A minutos de tener que exponer en el centro de convenciones, el Presidente sufrió un cuadro de hipotensión y mareos y debió someterse a estudios.

Alberto Fernández sufrió un cuadro de “hipotensión y mareos” minutos antes de dar su discurso en el inicio del G20 en Bali y se someterá a estudios.

El Presidente había llegado al centro de convenciones ubicado en el Hotel The Apurva Kempinski a las 9.05 de Indonesia (once horas menos en la Argentina) junto al ministro de Economía, Sergio Massa, y el vicejefe de Gabinete, Juan Manuel Olmos, y se mostró de buen humor.

Saludó al presidente de Indonesia, Joko Widoko, y hasta llegó a anunciar en su cuenta de Twitter que iba a mantener “reuniones con líderes mundiales” y que iba a disertar “en encuentros y sesiones plenarias sobre salud, seguridad alimentaria y energética, infraestructura e inversión global”.

Pero cuando se aprestaba a dar su discurso sufrió una descompensación y tuvo que ser atendido. Por recomendación de los médicos, salió de la sala de sesiones.                    

Según el comunicado de Presidencia, firmado por Federico Saavedra, jefe de la Unidad Médica, “padeció un episodio de hipotensión y mareos”.

“Por tal motivo se decidió realizar los estudios de diagnóstico de rigor a fin de preservar su salud y evitar complicaciones”, completó.

“Este equipo mantendrá informada a la opinión pública de la evolución médica del Señor Presidente de la Nación”, concluyó.

En las próximas horas se espera un nuevo parte médico, pero desde la comitiva oficial aseguraron que “ya está bien”. “Está mejor”, agregó otra fuente.

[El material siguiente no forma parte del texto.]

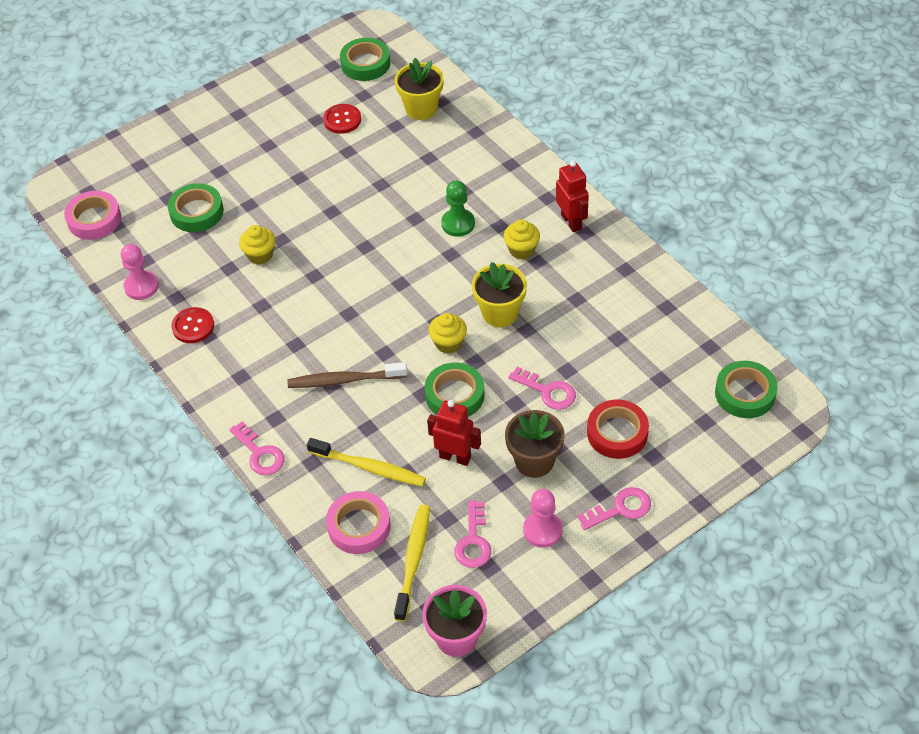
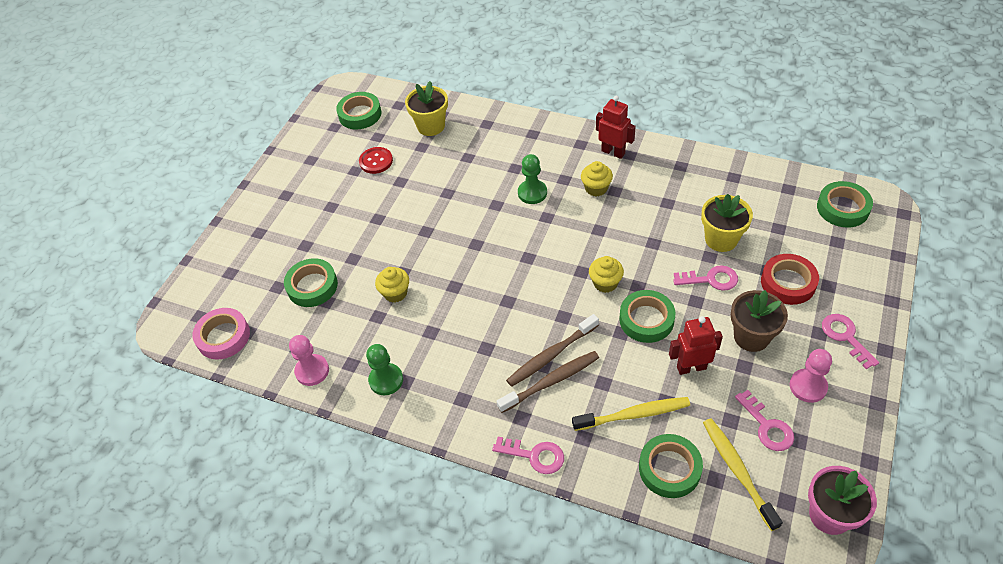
camera: 30 degrees left, 0 degrees up
(193, 326) = (386, 380): red button -> green pawn
(325, 402) = (551, 381): none -> brown toothbrush
(359, 526) = (669, 469): pink tape -> green tape
(500, 313) = (622, 241): yellow flower pot -> yellow flower pot (721, 239)
(621, 508) = (845, 337): pink key -> pink key turned 60 degrees counterclockwise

Desde la comitiva apelaron a la cautela y el hermetismo. Una fuente aventuró que “puede haber sido un golpe de calor”. En Bali, al mediodía, el clima no daba tregua: 29 grados y 83 por ciento de humedad.

En las últimas semanas el jefe de Estado había arrancado una estricta dieta que le había permitido bajar diez kilos. El propio mandatario había revelado las inconsistencias en sus alimentación al revelar que su dieta “consiste en no comer”.

“Me puse a hacer una dieta que la inventé yo. Es la dieta de Alberto”, contó en FutuRock. En París, en el primer tramo de la gira, Fernández había mantenido su cuidado en las comidas. De todos modos, al menos por ahora, no están claro si influyó en el cuadro que padeció.

Su lugar en la primera sesión del G20, sobre “Seguridad Alimentaria y Energética”, fue ocupado por el canciller Santiago Cafiero, quien planteó la posición argentina ante la invasión de Rusia en Ucrania. Condenó la guerra sin mencionar a Vladimir Putin e instó a las partes a retomar las negociaciones por la paz. Pronunció casi el mismo discurso que le había preparado a Fernández. 

Desde la comitiva no quisieron detallar a dónde fue trasladado el Presidente para su atención. Sólo trascendió que fue acompañado por el secretario general de Presidencia, Julio Vitobello, y personal de la Casa Rosada.

Con todo, Alberto F. se bajó del almuerzo de líderes del G20, en el Ocean Front Lawn, y quedaron en stand by las reuniones que tenía previstas para este martes. 

También su exposición en el segundo panel, sobre Salud. 

Por la tarde, Fernández iba a participar de la reunión de la Asociación para la Infraestructura y la Inversión Global (PGII), un evento organizado por el presidente estadounidense Joe Biden. 

Y a las 17.30 (las 6.30 del martes de Argentina) tenía en la agenda su primera primera bilateral, con el presidente de China, Xi Jinping. “Ahora todo dependerá de lo que digan los médicos”, indicaron.